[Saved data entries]
━━━━━━━━━━━━━━━━━━━━
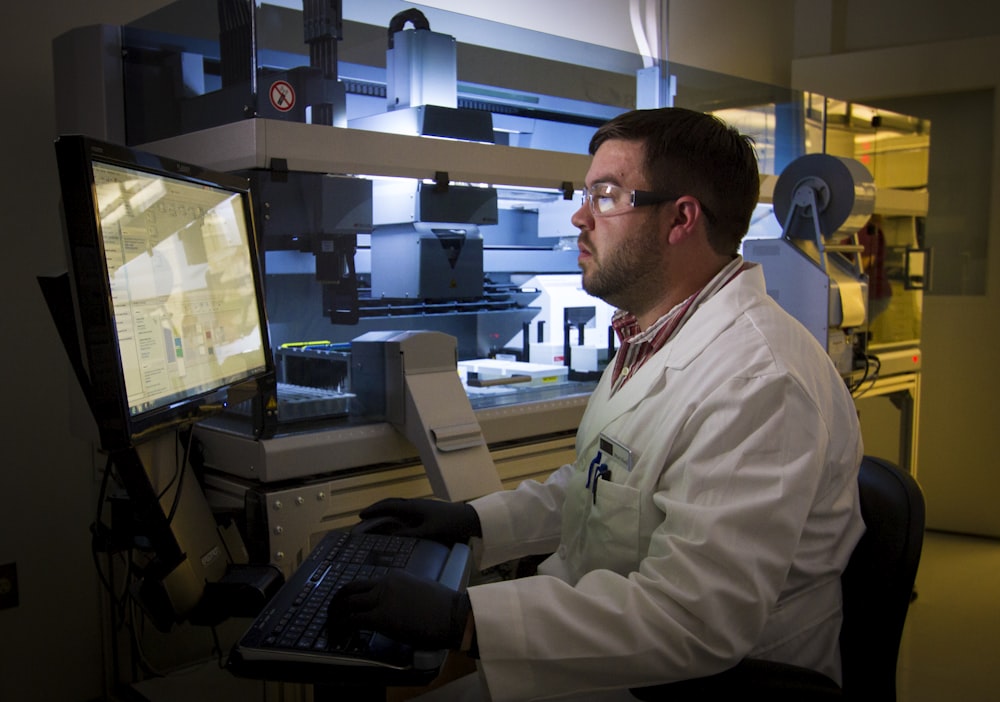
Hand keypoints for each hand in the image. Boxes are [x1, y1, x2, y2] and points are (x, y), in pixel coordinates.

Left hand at [327, 569, 471, 650]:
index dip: (353, 595)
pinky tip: (340, 632)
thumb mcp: (420, 589)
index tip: (348, 604)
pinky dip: (343, 626)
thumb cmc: (442, 606)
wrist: (452, 615)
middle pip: (351, 589)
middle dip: (337, 601)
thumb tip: (395, 604)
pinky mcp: (380, 618)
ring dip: (337, 614)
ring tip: (332, 624)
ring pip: (348, 603)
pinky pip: (354, 620)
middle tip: (332, 612)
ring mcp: (381, 599)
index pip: (365, 583)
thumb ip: (403, 592)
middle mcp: (384, 583)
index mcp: (394, 576)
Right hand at [358, 497, 480, 545]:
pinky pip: (406, 509)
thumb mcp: (428, 532)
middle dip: (377, 508)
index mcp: (413, 507)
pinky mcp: (427, 510)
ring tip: (377, 517)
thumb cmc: (449, 525)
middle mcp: (415, 504)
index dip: (374, 510)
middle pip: (392, 502)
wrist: (468, 519)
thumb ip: (410, 534)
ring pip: (399, 504)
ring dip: (386, 509)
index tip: (361, 515)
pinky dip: (396, 512)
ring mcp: (421, 506)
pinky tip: (397, 521)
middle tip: (365, 515)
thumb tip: (390, 536)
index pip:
━━━━━━━━━━━━━━━━━━━━
Assignment - Give every line of the records above again, exactly, and omit the pictures.

Exercise output -
Hand keypoints for each hand in the image. Boxes are [x1, y1, x2, y2] and points are (x, y), in pixel coordinates.

Left hand at [327, 569, 471, 650]:
index dip: (353, 595)
pinky tip: (340, 632)
thumb mcp: (420, 589)
index tip: (348, 604)
pinky dip: (343, 626)
thumb cmc: (442, 606)
wrist: (452, 615)
middle pip: (351, 589)
middle dip: (337, 601)
thumb tip: (395, 604)
pinky mcp: (380, 618)
ring dip: (337, 614)
ring tip: (332, 624)
ring pip: (348, 603)
pinky pip: (354, 620)
middle tip: (332, 612)
ring mcp: (381, 599)
index pip: (365, 583)
thumb ip: (403, 592)
middle mcp: (384, 583)
index mcp: (394, 576)
Right hand at [358, 497, 480, 545]:
pinky pip: (406, 509)
thumb mcp: (428, 532)
middle dip: (377, 508)
index mcp: (413, 507)
pinky mcp: (427, 510)
ring tip: (377, 517)
thumb cmc: (449, 525)
middle mcp: (415, 504)
index dip: (374, 510)
middle pip: (392, 502)
wrist: (468, 519)
thumb ip: (410, 534)
ring pip: (399, 504)
ring dip: (386, 509)
index tip: (361, 515)
pinky dip: (396, 512)
ring mcp: (421, 506)
pinky tip: (397, 521)
middle tip: (365, 515)
thumb tip: (390, 536)
index pip:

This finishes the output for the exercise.